Textauszug
————

Bündnis Sahra Wagenknecht
Das Bündnis Sahra Wagenknecht bezieht sich in seinem Wahlprogramm Unser Land verdient mehr lediglich auf eine inklusive Arbeitswelt, die das Potenzial aller nutzt und den sozialen Zusammenhalt stärkt. Es bleibt offen, inwiefern sich diese Aussage auf Menschen mit Behinderungen bezieht. Außerdem sollen mehr Anreize für barrierefreie Arbeitsplätze geschaffen werden. Wie genau solche Anreize aussehen können, wird nicht weiter vertieft.

AfD
In ihrem Wahlprogramm Zeit für Wohlstand macht die AfD deutlich, dass durch „Mittelumschichtung“ die Zahlung des Mindestlohns in Werkstätten für Menschen mit Behinderungen umgesetzt werden soll. Was genau mit „Mittelumschichtung“ gemeint ist, wird nicht deutlich. Die AfD ist die einzige der hier aufgeführten Parteien, die sich nicht für einen inklusiven Arbeitsmarkt ausspricht und Werkstätten ohne weiteren Bezug zum allgemeinen Arbeitsmarkt betrachtet.

————

Einträge aus einer Sammlung (Auszug)
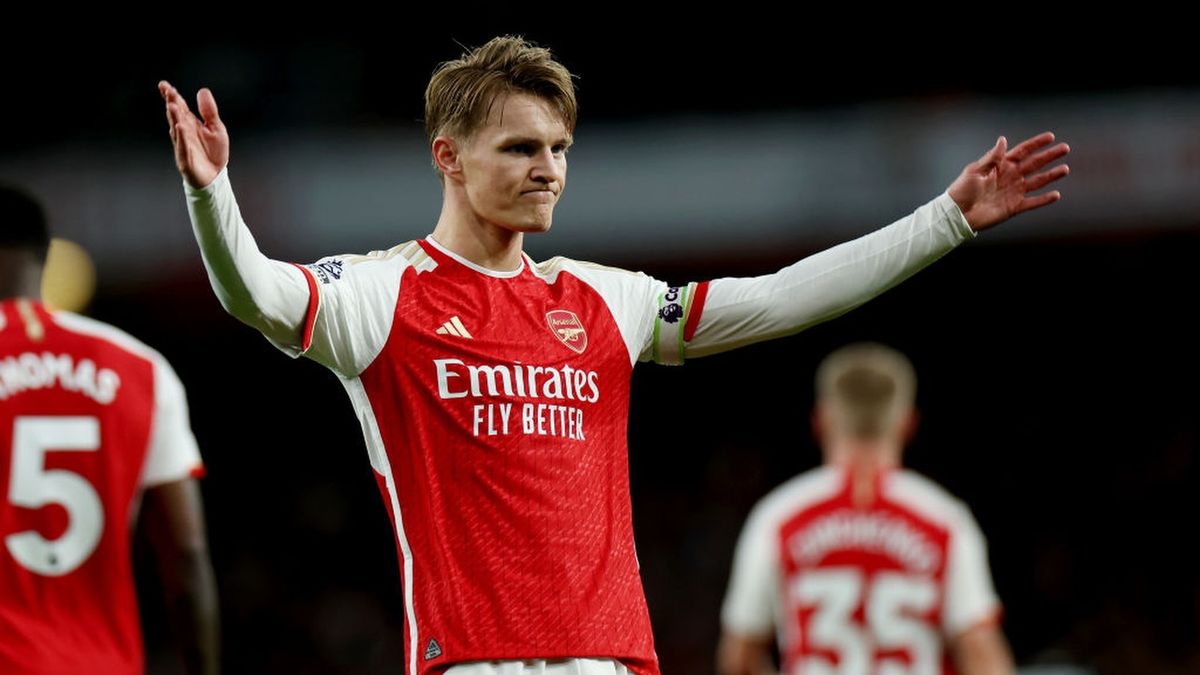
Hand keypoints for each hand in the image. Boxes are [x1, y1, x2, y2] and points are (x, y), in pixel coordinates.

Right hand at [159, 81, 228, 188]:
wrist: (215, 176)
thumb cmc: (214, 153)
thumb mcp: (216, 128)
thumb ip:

————

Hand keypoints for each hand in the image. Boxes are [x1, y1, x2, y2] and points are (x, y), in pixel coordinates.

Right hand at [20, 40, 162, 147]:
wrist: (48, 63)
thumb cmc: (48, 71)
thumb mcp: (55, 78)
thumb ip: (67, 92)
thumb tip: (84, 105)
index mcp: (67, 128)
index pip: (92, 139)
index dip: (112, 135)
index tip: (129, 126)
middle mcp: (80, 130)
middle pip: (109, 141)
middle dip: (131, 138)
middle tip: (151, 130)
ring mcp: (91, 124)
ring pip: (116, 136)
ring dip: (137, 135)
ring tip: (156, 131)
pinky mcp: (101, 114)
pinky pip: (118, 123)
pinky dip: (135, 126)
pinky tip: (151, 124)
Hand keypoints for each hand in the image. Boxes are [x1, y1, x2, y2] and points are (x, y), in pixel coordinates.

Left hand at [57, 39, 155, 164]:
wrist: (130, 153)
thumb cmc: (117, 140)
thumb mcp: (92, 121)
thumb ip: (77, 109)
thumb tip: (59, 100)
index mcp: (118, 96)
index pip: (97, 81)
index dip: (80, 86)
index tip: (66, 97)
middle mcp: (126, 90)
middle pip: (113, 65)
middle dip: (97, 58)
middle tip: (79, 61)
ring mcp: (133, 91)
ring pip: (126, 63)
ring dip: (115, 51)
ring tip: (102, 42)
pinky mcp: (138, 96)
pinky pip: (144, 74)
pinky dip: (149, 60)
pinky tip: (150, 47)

————

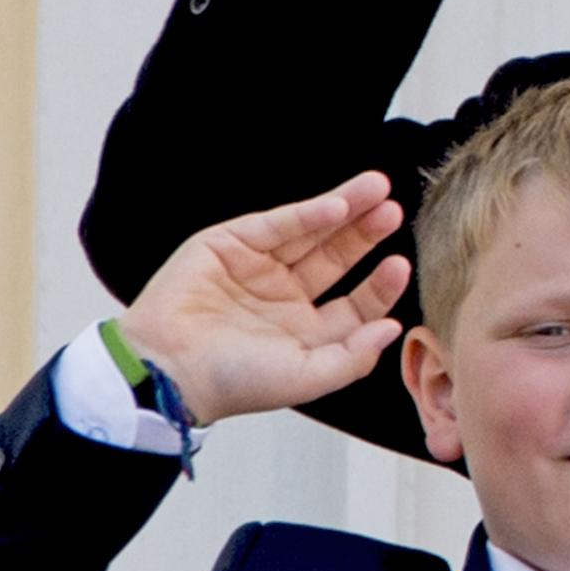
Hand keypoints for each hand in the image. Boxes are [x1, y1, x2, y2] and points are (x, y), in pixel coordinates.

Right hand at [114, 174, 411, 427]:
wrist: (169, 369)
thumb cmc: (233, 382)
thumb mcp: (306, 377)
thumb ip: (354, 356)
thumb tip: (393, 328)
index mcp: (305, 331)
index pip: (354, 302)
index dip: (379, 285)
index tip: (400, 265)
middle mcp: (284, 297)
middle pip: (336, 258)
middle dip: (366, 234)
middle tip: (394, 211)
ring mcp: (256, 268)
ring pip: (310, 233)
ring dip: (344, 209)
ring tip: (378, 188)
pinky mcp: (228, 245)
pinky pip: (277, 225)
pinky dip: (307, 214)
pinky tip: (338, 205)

————

Aufgabe A
Welche Punkte bleiben laut dem Textauszug zu den Wahlprogrammen offen oder unklar? Nenne alle.
Aufgabe B
Greif den Textauszug zu den Wahlprogrammen auf und schreib ihn nach seinem letzten Satz weiter.
Die Einträge spielen hierfür keine Rolle.

Antwort A
- Inwiefern sich die Aussage des Bündnisses Sahra Wagenknecht zu einer inklusiven Arbeitswelt auf Menschen mit Behinderungen bezieht.
- Wie die Anreize für barrierefreie Arbeitsplätze, die das Bündnis Sahra Wagenknecht schaffen will, genau aussehen können.
- Was die AfD genau mit „Mittelumschichtung“ meint.

Antwort B
Fazit
In allen Wahlprogrammen, mit Ausnahme der AfD, wird das Thema „inklusive Arbeitswelt“ explizit angesprochen. Es ist aber davon auszugehen, dass jede Partei unterschiedliche Ideen/Vorstellungen zu einer inklusiven Arbeitswelt hat.

Die Mehrheit der Parteien stellt Werkstätten für behinderte Menschen nicht grundsätzlich in Frage. Bündnis 90/Die Grünen fordern allerdings eine Transformation hin zu Inklusionsunternehmen.

Zentraler Aspekt in den Wahlprogrammen ist zudem die Entlohnung von Werkstattbeschäftigten. Die Einschätzung, dass es einer Verbesserung der Einkommenssituation bedarf, wird über Parteigrenzen hinweg geteilt. Die Forderung nach Mindestlohn ist in mehreren Wahlprogrammen zu finden. Zum Teil wird zwar in diesem Zusammenhang auf eine öffentliche Finanzierung verwiesen, Details bleiben jedoch offen.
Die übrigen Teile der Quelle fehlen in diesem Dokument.